Focusing on flowering dogwood trees, a new study by Purdue University researchers takes a look at forests in the Eastern United States and how timely burning may help revitalize the ecosystem.
Flowering dogwood trees are the subject of a recent Purdue University study.
West Lafayette, Indiana – Proper and timely burning of some Eastern U.S. forests could help revitalize flowering dogwood trees, which benefits a wide range of species, a Purdue University report shows.
Dogwood trees act as a calcium pump, pulling the nutrient from deep in the soil and depositing it on the forest floor with their fallen leaves each autumn. It's an important source of nutrition for a variety of species in a forest ecosystem, says Michael Jenkins, assistant professor of forestry and natural resources. Fungi, insects, snails and other organisms that live on the forest floor feed on the calcium-rich leaves, and many birds and mammals consume the protein-rich berries.

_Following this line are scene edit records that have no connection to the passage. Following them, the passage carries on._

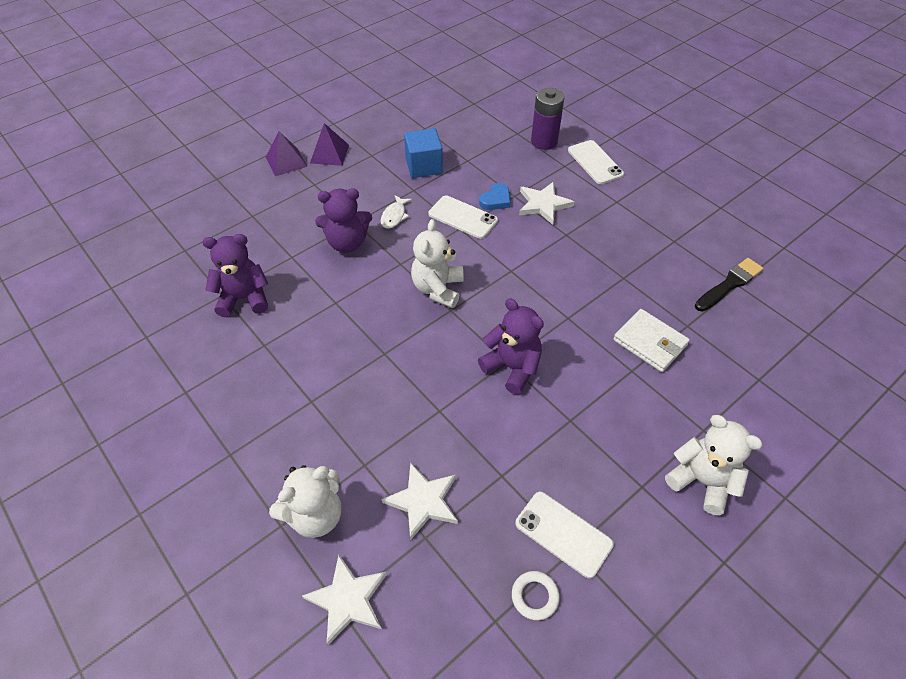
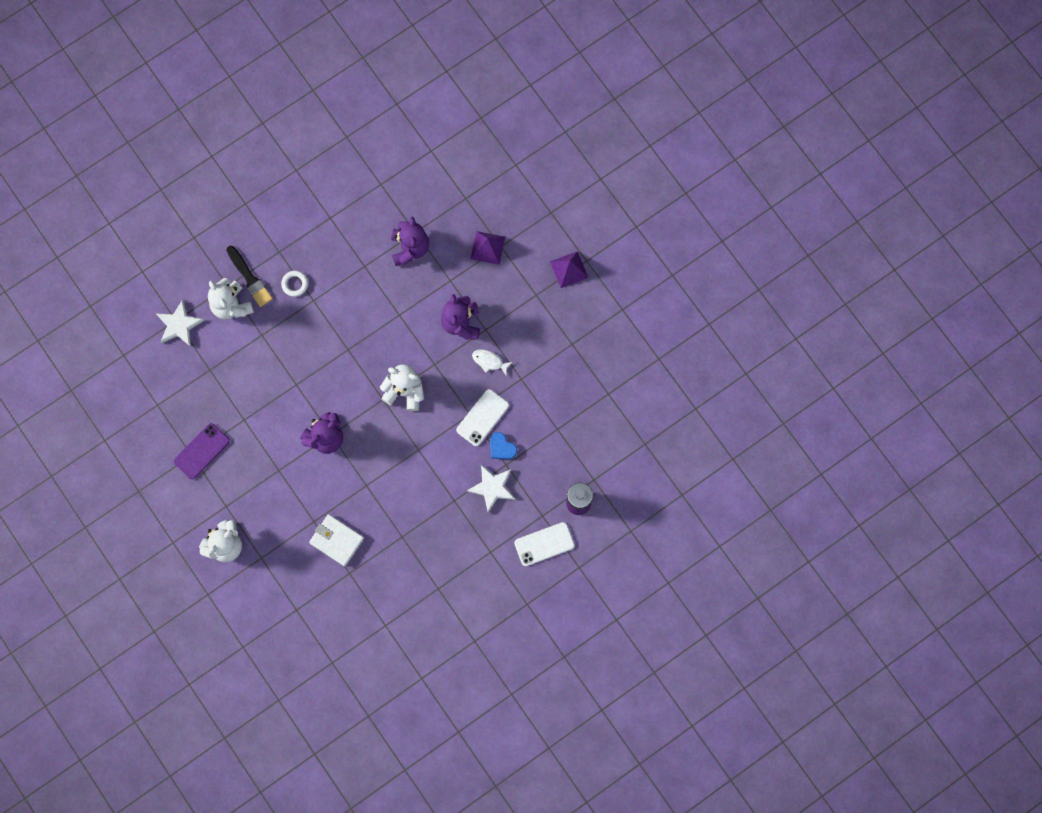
camera: 95 degrees right, 25 degrees up
(329, 153) = (577, 306): purple pyramid -> purple pyramid (487, 247)
(423, 501) = (232, 370): white star -> none
(424, 166) = (552, 389): blue cube -> none
(535, 596) = (167, 428): white ring -> white ring (295, 284)
(563, 534) = (202, 451): white phone -> purple phone
(650, 343) = (336, 540): white wallet -> white wallet turned 75 degrees clockwise
(729, 284) = (386, 618): black brush -> black brush (250, 278)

"During fall migrations, these berries are an important food source for many songbirds," Jenkins says.
But Discula destructiva, a fungus thought to have been unknowingly brought to the United States from Asia, has caused a serious decline in dogwood populations in recent decades. The fungus kills a tree's foliage and then girdles the tree by creating cankers on the trunk.
"The disease has expanded across much of the flowering dogwood's range in North America," says Jenkins, who co-authored an article published in the journal Forest Ecology and Management with Eric Holzmueller of Southern Illinois University and Shibu Jose of the University of Missouri. "It pretty much decimates dogwood populations. In some cases, we have seen more than 90 percent mortality."
Jenkins and his colleagues studied the effect fire has on revitalizing the dogwood population in the Great Smoky Mountains of Tennessee and North Carolina. He said in forests where there have been two fires over a 20-year period, dogwoods have survived the disease.
Jenkins said the Discula destructiva fungus likes cool, moist areas with little air movement. Undisturbed forests provide that, but occasional burning opens up forests, increases the sunlight that reaches the forest floor and allows greater air movement.
In areas that haven't experienced burns, Jenkins says eastern hemlock trees have moved in and replaced dogwood. The hemlocks create a lower canopy that increases shading and moisture, establishing ideal conditions for the fungus and further reducing dogwoods and potential food sources for wildlife.
"You have these waves of species loss and replacement that alter the stability and function of forest ecosystems," Jenkins says.
Jenkins says prescribed burning on an approximately 10-year rotation might offer a way to maintain dogwood populations in infected forests where eastern hemlock has taken over.
Jenkins and his colleagues next plan to monitor new burn sites to see how dogwood responds and hope to test the direct effects of heat and smoke on the Discula destructiva fungus. The National Park Service Southeast Region Natural Resources Preservation Program, the Great Smoky Mountains Association and the University Florida College of Agriculture and Life Sciences funded the study.